A few years ago, several studies suggested that PPIs can adversely affect clopidogrel metabolism, therefore increasing risk of cardiovascular mortality. Many cardiologists either discontinued their patients’ PPI, switched them to an H2-blocker, or returned them to primary care providers to discuss alternative options for the treatment of reflux symptoms. Thankfully, a well-designed double-blinded randomized controlled trial comparing PPI and placebo among clopidogrel users did not find any difference in cardiovascular outcomes or death. In fact, patients on antiplatelet agents who were not taking a PPI were significantly more likely to develop an upper GI bleed from ulcers. Unfortunately, performing an RCT in this current scenario may be more of a challenge.
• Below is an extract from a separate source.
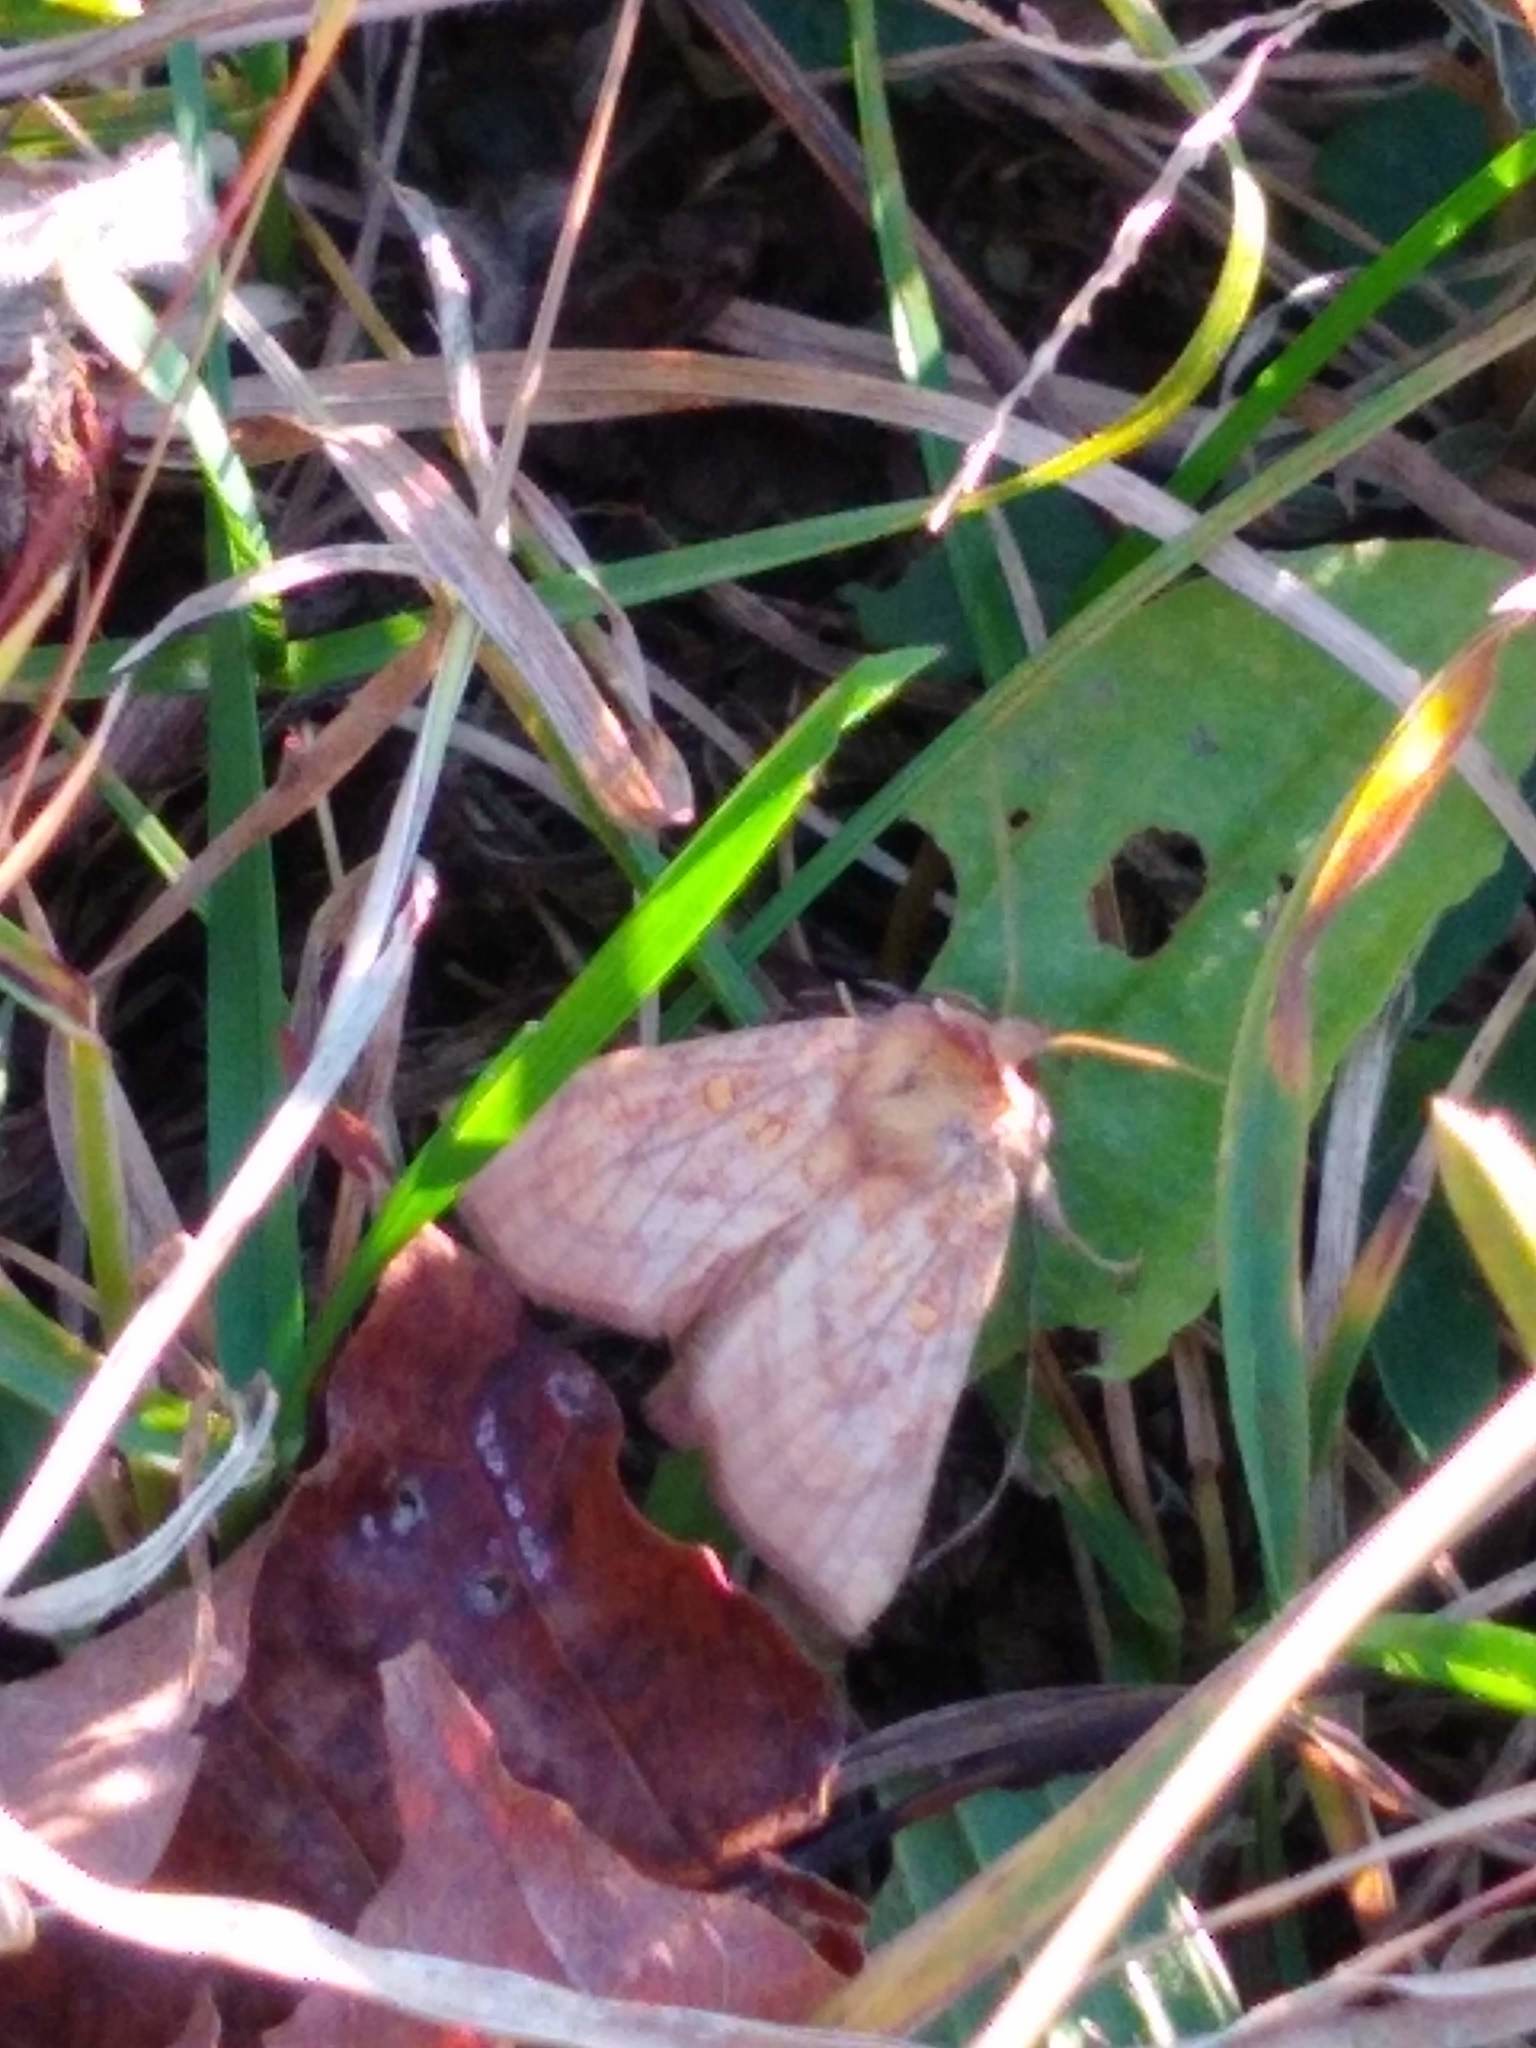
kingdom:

The current study has several notable limitations inherent in data mining studies. The study design was not intended to establish causality. As there was no control arm, there is a possibility that those who developed AMI were at higher risk for GERD (overweight, smoker, poor diet, etc). It also is possible that some may have been using a PPI to treat chest pain or angina and not heartburn specifically. We have seen other studies where an association was recognized between drug and disease, but then disproved in controlled studies, similar to the PPI-clopidogrel theory.
Even though the results are intriguing and this possible association deserves more attention with better designed studies in the future, the findings should not prompt patients to stop taking PPIs nor should providers not prescribe PPIs when indicated, ie, for treatment of reflux symptoms, dyspepsia, or for patients with a history of peptic ulcer disease. That said, it is advisable to prescribe PPIs at the lowest possible effective dose.
1. Shah NH, LePendu P, Bauer-Mehren A, et al. Proton pump inhibitor usage and the risk of myocardial infarction in the general population. PLoS One 2015 Jun 10;10(6).
2. Bhatt DL, Cryer BL, Contant CF et al. Clopidogrel with or without omeprazole in coronary artery disease. N Engl J Med. 2010; 363:1909-1917.